Even despite some inaccuracies, this information shows that in his youth, A. Livytskyi took an active part in public and political activities, and in adulthood he used that experience in the proclamation and development of the Ukrainian People's Republic. He followed the path of the generation of Ukrainians, who in the early twentieth century launched the Ukrainian movement to protect the native language, print newspapers and books in Ukrainian, etc., popularize Ukrainian plays in theaters, and soon demanded independence and unity of Ukraine.

There is another interesting document in the case file. This is a paper from the Central State Archive of the October Revolution and Socialist Construction of the Ministry of Internal Affairs of the USSR. It states that in 1917 A. Livytskyi, according to the Office of the Provisional Government, was listed as the Poltava Provincial Commissar of the Provisional Government, and in 1919 he was Minister of Justice and Foreign Affairs of the UPR government.

At the same time, these documents formed only a biographical component of the person from the intelligence – operational cases. The indictment consisted of evidence of his participation after the death of Symon Petliura in the consolidation of the scattered Ukrainian emigration under the auspices of the State Center of the Ukrainian People's Republic in exile. Andriy Livytskyi promoted the idea of ​​creating a united political front of Ukrainian parties.

The cornerstone of A. Livytskyi's activity was the popularization of the idea of ​​independence of the Ukrainian People's Republic among the governments of the world, as well as raising the level of national consciousness within the Soviet Ukraine and increasing dissatisfaction with the Bolshevik regime. For this purpose, information and propaganda work was carried out, insurgent units and underground groups were created. At the same time, he was not a supporter of radical actions, methods of terror or uncompromising confrontation with opponents to the  last breath. He and the activities of the government headed by him were characterized by moderation, loyalty to parliamentary-republican traditions and a clear statesman-like approach. This helped to unite like-minded people around him and at the same time caused an outflow to other emigrant organizations of those who sought greater activity, determination, intransigence and struggle for national interests by any means.

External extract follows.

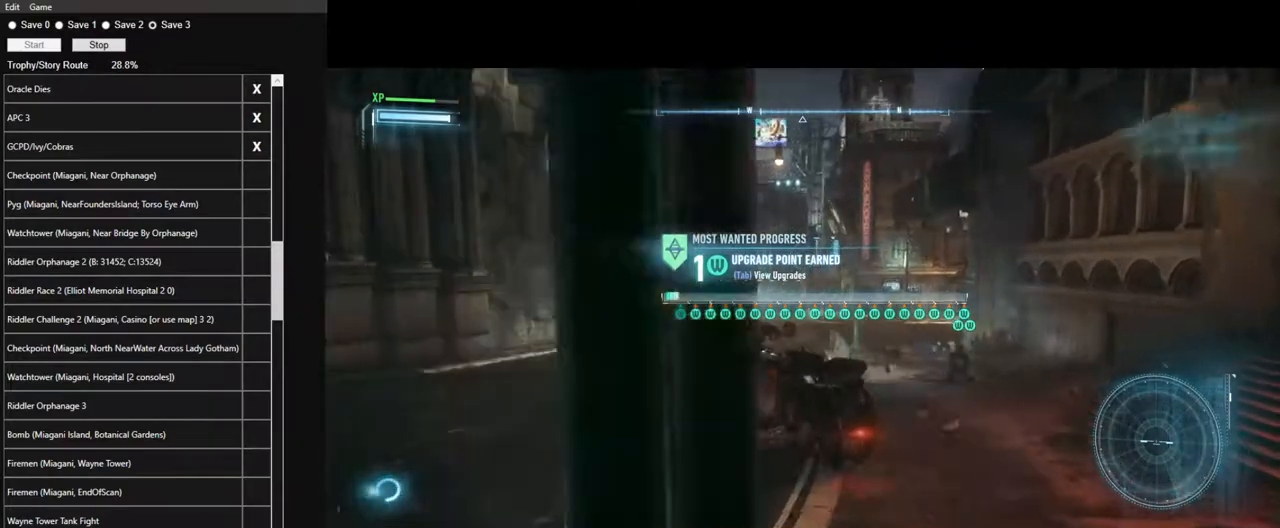
{"keys": ["space", "w"], "mouse": ["left"], "events": [[17, "mouse_left", "down"], [484, "space", "down"]]}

Meanwhile, according to archival documents, in the post war period, Soviet secret services’ interest to A. Levytskyi was no longer the same as in 1920-1930. After all, his health condition did not allow him to fully devote himself to work in the post of the first President of the Ukrainian People’s Republic. All in all, for twenty-eight years, from 1926 to 1954, the longest of all Ukrainian statesmen, he headed the State Center of the Ukrainian People's Republic in exile.

Andriy Livytskyi died on January 17, 1954. The case file states: “In January 1954, Andriy Mykolayovych Livytskyi died, which is confirmed by a certificate from the 1st Department of the KGB under the Council of Ministers of the Ukrainian SSR. Based on the above:

The All-Union search of Livytsky Andriy Mykolayovych to be terminated, search case № 32 to be passed over to the Archival and Accounting Department of the KGB under the Council of Ministers of the Ukrainian SSR ”(BSA of the SZR of Ukraine. - File 10135. - Vol. 2. – P. 163–164).